- WORK TO COMPLETE: Swap every "skLineSegment" in the lines below for "skLine", changing nothing else, and leave the pictures out of your answer.
==================================================
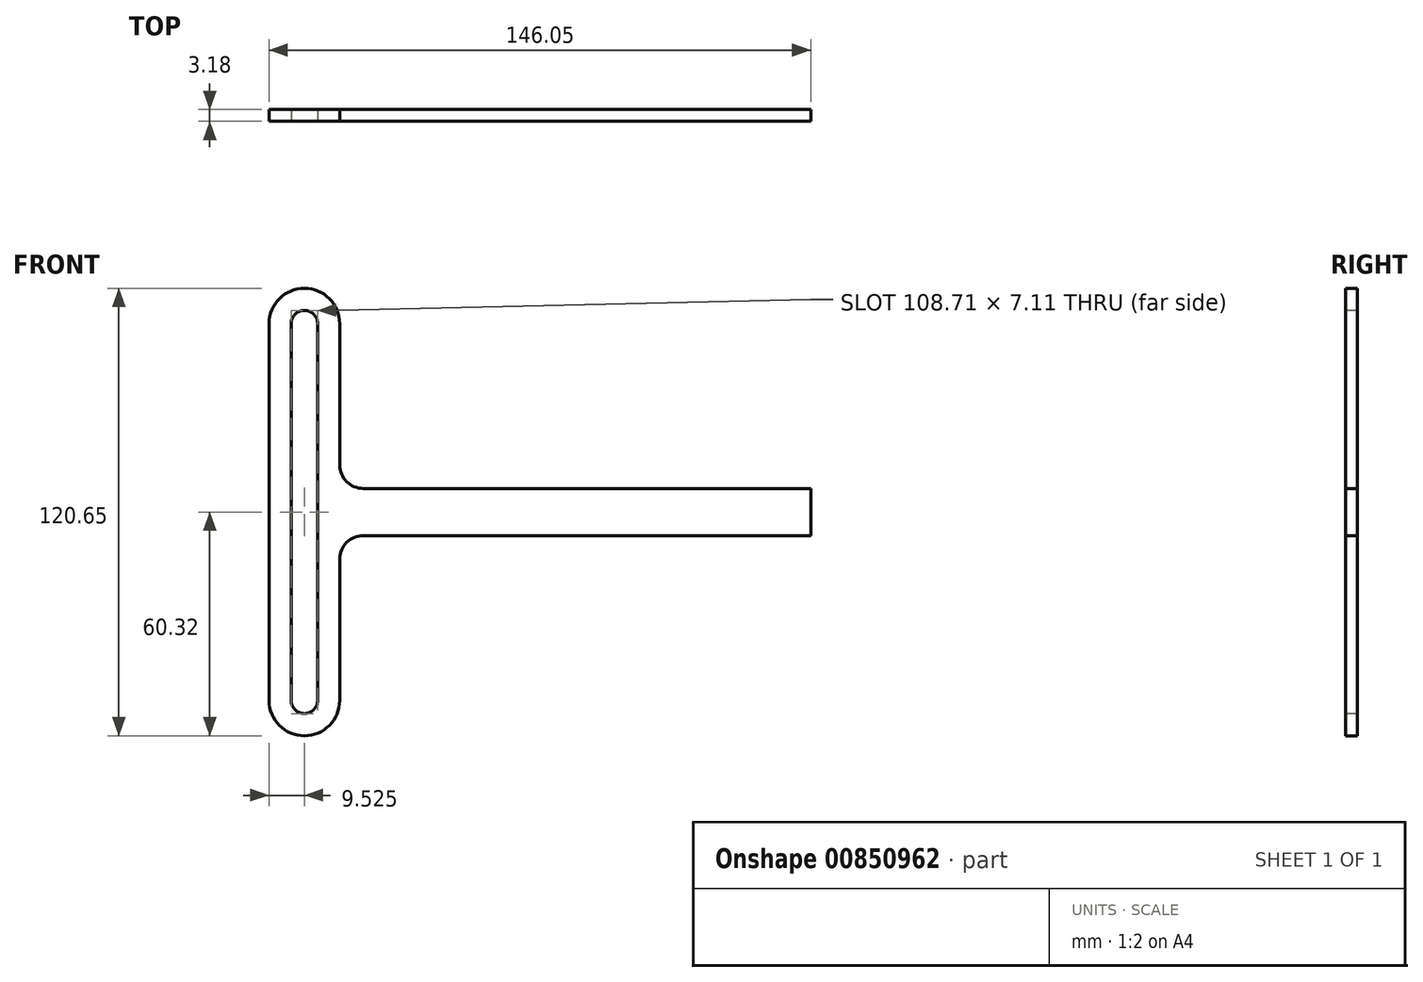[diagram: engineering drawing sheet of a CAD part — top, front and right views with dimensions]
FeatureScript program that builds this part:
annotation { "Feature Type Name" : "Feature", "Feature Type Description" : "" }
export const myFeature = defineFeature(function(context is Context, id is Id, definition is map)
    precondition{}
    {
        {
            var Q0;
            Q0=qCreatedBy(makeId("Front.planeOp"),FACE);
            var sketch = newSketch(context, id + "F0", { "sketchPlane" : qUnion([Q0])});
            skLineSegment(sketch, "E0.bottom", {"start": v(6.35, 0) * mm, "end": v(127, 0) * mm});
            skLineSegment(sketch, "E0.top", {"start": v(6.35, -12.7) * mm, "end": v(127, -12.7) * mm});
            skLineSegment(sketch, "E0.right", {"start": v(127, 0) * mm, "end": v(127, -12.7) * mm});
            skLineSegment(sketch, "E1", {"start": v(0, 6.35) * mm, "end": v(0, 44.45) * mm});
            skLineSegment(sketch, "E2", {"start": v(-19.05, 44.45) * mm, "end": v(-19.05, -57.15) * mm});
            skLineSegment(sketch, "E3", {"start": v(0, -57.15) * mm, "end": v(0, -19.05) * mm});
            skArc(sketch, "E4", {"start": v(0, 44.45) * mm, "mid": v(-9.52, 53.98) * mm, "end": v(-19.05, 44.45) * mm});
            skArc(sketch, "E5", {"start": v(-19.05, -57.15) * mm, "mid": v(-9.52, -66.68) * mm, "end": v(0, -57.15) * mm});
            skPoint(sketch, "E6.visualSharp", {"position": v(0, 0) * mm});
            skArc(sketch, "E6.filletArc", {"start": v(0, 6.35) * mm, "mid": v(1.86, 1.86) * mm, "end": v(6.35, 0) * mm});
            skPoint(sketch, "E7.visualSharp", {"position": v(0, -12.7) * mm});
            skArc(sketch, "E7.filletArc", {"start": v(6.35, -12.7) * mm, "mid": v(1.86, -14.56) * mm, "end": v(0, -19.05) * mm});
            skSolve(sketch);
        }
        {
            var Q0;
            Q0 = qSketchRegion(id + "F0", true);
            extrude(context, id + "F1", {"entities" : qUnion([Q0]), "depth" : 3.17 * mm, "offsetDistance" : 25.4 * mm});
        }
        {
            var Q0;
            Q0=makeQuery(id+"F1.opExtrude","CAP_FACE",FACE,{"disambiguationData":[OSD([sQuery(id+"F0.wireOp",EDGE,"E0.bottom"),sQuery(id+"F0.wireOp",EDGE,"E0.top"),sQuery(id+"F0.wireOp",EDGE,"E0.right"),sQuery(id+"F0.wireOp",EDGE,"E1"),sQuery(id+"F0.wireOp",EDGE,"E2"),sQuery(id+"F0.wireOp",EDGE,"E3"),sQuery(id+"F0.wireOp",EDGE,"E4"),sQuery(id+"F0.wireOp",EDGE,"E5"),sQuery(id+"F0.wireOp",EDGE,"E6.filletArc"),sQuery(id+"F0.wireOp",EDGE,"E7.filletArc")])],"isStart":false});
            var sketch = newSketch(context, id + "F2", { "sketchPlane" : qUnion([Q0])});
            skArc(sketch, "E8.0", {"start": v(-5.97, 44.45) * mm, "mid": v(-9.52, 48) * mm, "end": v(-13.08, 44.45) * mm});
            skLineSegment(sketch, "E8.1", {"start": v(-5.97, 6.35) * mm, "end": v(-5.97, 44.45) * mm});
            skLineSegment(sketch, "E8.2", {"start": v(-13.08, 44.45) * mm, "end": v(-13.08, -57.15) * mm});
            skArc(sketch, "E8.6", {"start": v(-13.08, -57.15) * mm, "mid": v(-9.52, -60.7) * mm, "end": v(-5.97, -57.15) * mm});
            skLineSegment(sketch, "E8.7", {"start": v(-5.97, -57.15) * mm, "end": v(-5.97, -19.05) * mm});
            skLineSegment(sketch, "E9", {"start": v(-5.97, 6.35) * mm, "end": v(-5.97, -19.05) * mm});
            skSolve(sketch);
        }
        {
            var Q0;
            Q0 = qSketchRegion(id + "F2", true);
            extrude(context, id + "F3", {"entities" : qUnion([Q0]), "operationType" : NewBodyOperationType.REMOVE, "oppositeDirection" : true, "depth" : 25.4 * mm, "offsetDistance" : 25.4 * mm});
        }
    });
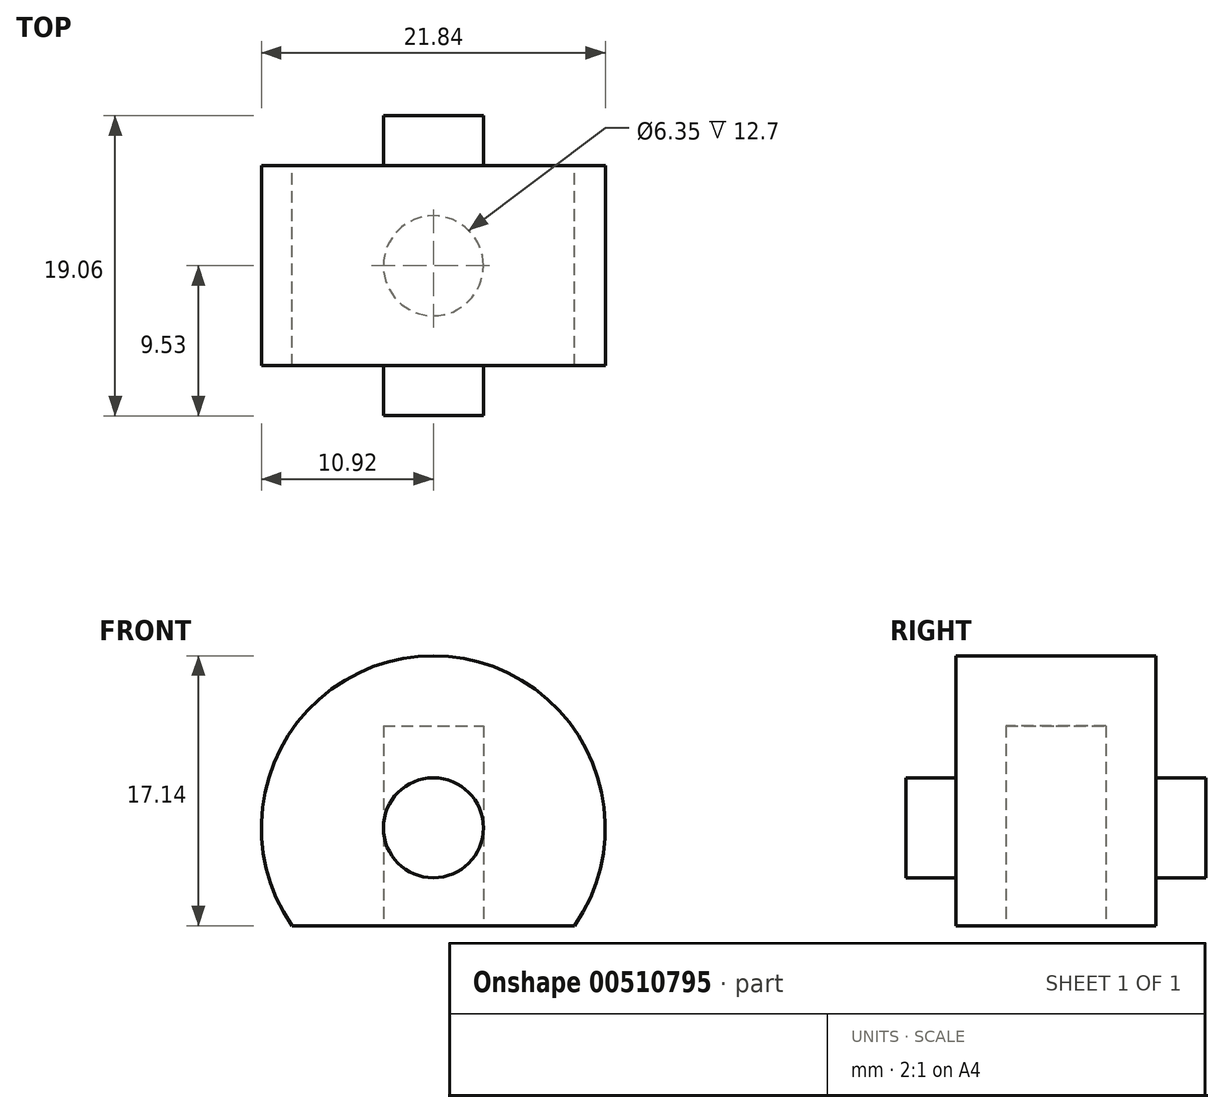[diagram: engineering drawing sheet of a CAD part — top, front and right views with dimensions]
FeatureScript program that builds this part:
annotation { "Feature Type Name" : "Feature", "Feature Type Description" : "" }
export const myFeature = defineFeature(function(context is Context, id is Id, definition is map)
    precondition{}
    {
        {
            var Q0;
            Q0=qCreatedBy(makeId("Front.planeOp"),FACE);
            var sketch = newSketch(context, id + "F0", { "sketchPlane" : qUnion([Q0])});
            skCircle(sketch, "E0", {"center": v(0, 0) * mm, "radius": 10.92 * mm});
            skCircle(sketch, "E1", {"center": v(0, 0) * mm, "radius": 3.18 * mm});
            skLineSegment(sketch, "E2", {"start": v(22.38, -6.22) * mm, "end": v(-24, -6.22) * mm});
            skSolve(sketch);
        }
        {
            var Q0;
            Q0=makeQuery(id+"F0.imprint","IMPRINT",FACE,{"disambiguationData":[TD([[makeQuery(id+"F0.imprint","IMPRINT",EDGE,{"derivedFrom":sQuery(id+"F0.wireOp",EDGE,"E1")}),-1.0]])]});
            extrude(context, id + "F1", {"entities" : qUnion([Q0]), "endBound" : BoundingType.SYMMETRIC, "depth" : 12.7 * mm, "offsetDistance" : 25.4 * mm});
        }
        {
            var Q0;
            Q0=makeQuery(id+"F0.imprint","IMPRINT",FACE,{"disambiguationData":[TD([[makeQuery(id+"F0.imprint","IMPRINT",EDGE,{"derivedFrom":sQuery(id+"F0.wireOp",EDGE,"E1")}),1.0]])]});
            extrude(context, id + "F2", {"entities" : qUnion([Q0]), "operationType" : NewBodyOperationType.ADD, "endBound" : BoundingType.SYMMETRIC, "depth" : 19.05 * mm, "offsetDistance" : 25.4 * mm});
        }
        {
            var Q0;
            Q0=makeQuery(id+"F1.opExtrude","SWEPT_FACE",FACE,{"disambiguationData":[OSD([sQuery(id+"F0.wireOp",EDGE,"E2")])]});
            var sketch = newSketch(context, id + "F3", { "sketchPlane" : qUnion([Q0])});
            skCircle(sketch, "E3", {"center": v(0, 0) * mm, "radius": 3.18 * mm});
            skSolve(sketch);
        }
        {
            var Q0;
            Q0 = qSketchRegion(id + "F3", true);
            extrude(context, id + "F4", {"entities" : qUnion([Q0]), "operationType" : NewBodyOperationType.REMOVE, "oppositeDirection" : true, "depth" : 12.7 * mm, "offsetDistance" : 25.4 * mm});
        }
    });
==================================================
- IN RESPONSE:
[diagram: engineering drawing sheet of a CAD part — top, front and right views with dimensions]
FeatureScript program that builds this part:
annotation { "Feature Type Name" : "Feature", "Feature Type Description" : "" }
export const myFeature = defineFeature(function(context is Context, id is Id, definition is map)
    precondition{}
    {
        {
            var Q0;
            Q0=qCreatedBy(makeId("Front.planeOp"),FACE);
            var sketch = newSketch(context, id + "F0", { "sketchPlane" : qUnion([Q0])});
            skLine(sketch, "E0.bottom", {"start": v(6.35, 0) * mm, "end": v(127, 0) * mm});
            skLine(sketch, "E0.top", {"start": v(6.35, -12.7) * mm, "end": v(127, -12.7) * mm});
            skLine(sketch, "E0.right", {"start": v(127, 0) * mm, "end": v(127, -12.7) * mm});
            skLine(sketch, "E1", {"start": v(0, 6.35) * mm, "end": v(0, 44.45) * mm});
            skLine(sketch, "E2", {"start": v(-19.05, 44.45) * mm, "end": v(-19.05, -57.15) * mm});
            skLine(sketch, "E3", {"start": v(0, -57.15) * mm, "end": v(0, -19.05) * mm});
            skArc(sketch, "E4", {"start": v(0, 44.45) * mm, "mid": v(-9.52, 53.98) * mm, "end": v(-19.05, 44.45) * mm});
            skArc(sketch, "E5", {"start": v(-19.05, -57.15) * mm, "mid": v(-9.52, -66.68) * mm, "end": v(0, -57.15) * mm});
            skPoint(sketch, "E6.visualSharp", {"position": v(0, 0) * mm});
            skArc(sketch, "E6.filletArc", {"start": v(0, 6.35) * mm, "mid": v(1.86, 1.86) * mm, "end": v(6.35, 0) * mm});
            skPoint(sketch, "E7.visualSharp", {"position": v(0, -12.7) * mm});
            skArc(sketch, "E7.filletArc", {"start": v(6.35, -12.7) * mm, "mid": v(1.86, -14.56) * mm, "end": v(0, -19.05) * mm});
            skSolve(sketch);
        }
        {
            var Q0;
            Q0 = qSketchRegion(id + "F0", true);
            extrude(context, id + "F1", {"entities" : qUnion([Q0]), "depth" : 3.17 * mm, "offsetDistance" : 25.4 * mm});
        }
        {
            var Q0;
            Q0=makeQuery(id+"F1.opExtrude","CAP_FACE",FACE,{"disambiguationData":[OSD([sQuery(id+"F0.wireOp",EDGE,"E0.bottom"),sQuery(id+"F0.wireOp",EDGE,"E0.top"),sQuery(id+"F0.wireOp",EDGE,"E0.right"),sQuery(id+"F0.wireOp",EDGE,"E1"),sQuery(id+"F0.wireOp",EDGE,"E2"),sQuery(id+"F0.wireOp",EDGE,"E3"),sQuery(id+"F0.wireOp",EDGE,"E4"),sQuery(id+"F0.wireOp",EDGE,"E5"),sQuery(id+"F0.wireOp",EDGE,"E6.filletArc"),sQuery(id+"F0.wireOp",EDGE,"E7.filletArc")])],"isStart":false});
            var sketch = newSketch(context, id + "F2", { "sketchPlane" : qUnion([Q0])});
            skArc(sketch, "E8.0", {"start": v(-5.97, 44.45) * mm, "mid": v(-9.52, 48) * mm, "end": v(-13.08, 44.45) * mm});
            skLine(sketch, "E8.1", {"start": v(-5.97, 6.35) * mm, "end": v(-5.97, 44.45) * mm});
            skLine(sketch, "E8.2", {"start": v(-13.08, 44.45) * mm, "end": v(-13.08, -57.15) * mm});
            skArc(sketch, "E8.6", {"start": v(-13.08, -57.15) * mm, "mid": v(-9.52, -60.7) * mm, "end": v(-5.97, -57.15) * mm});
            skLine(sketch, "E8.7", {"start": v(-5.97, -57.15) * mm, "end": v(-5.97, -19.05) * mm});
            skLine(sketch, "E9", {"start": v(-5.97, 6.35) * mm, "end": v(-5.97, -19.05) * mm});
            skSolve(sketch);
        }
        {
            var Q0;
            Q0 = qSketchRegion(id + "F2", true);
            extrude(context, id + "F3", {"entities" : qUnion([Q0]), "operationType" : NewBodyOperationType.REMOVE, "oppositeDirection" : true, "depth" : 25.4 * mm, "offsetDistance" : 25.4 * mm});
        }
    });
[diagram: engineering drawing sheet of a CAD part — top, front and right views with dimensions]
FeatureScript program that builds this part:
annotation { "Feature Type Name" : "Feature", "Feature Type Description" : "" }
export const myFeature = defineFeature(function(context is Context, id is Id, definition is map)
    precondition{}
    {
        {
            var Q0;
            Q0=qCreatedBy(makeId("Front.planeOp"),FACE);
            var sketch = newSketch(context, id + "F0", { "sketchPlane" : qUnion([Q0])});
            skCircle(sketch, "E0", {"center": v(0, 0) * mm, "radius": 10.92 * mm});
            skCircle(sketch, "E1", {"center": v(0, 0) * mm, "radius": 3.18 * mm});
            skLine(sketch, "E2", {"start": v(22.38, -6.22) * mm, "end": v(-24, -6.22) * mm});
            skSolve(sketch);
        }
        {
            var Q0;
            Q0=makeQuery(id+"F0.imprint","IMPRINT",FACE,{"disambiguationData":[TD([[makeQuery(id+"F0.imprint","IMPRINT",EDGE,{"derivedFrom":sQuery(id+"F0.wireOp",EDGE,"E1")}),-1.0]])]});
            extrude(context, id + "F1", {"entities" : qUnion([Q0]), "endBound" : BoundingType.SYMMETRIC, "depth" : 12.7 * mm, "offsetDistance" : 25.4 * mm});
        }
        {
            var Q0;
            Q0=makeQuery(id+"F0.imprint","IMPRINT",FACE,{"disambiguationData":[TD([[makeQuery(id+"F0.imprint","IMPRINT",EDGE,{"derivedFrom":sQuery(id+"F0.wireOp",EDGE,"E1")}),1.0]])]});
            extrude(context, id + "F2", {"entities" : qUnion([Q0]), "operationType" : NewBodyOperationType.ADD, "endBound" : BoundingType.SYMMETRIC, "depth" : 19.05 * mm, "offsetDistance" : 25.4 * mm});
        }
        {
            var Q0;
            Q0=makeQuery(id+"F1.opExtrude","SWEPT_FACE",FACE,{"disambiguationData":[OSD([sQuery(id+"F0.wireOp",EDGE,"E2")])]});
            var sketch = newSketch(context, id + "F3", { "sketchPlane" : qUnion([Q0])});
            skCircle(sketch, "E3", {"center": v(0, 0) * mm, "radius": 3.18 * mm});
            skSolve(sketch);
        }
        {
            var Q0;
            Q0 = qSketchRegion(id + "F3", true);
            extrude(context, id + "F4", {"entities" : qUnion([Q0]), "operationType" : NewBodyOperationType.REMOVE, "oppositeDirection" : true, "depth" : 12.7 * mm, "offsetDistance" : 25.4 * mm});
        }
    });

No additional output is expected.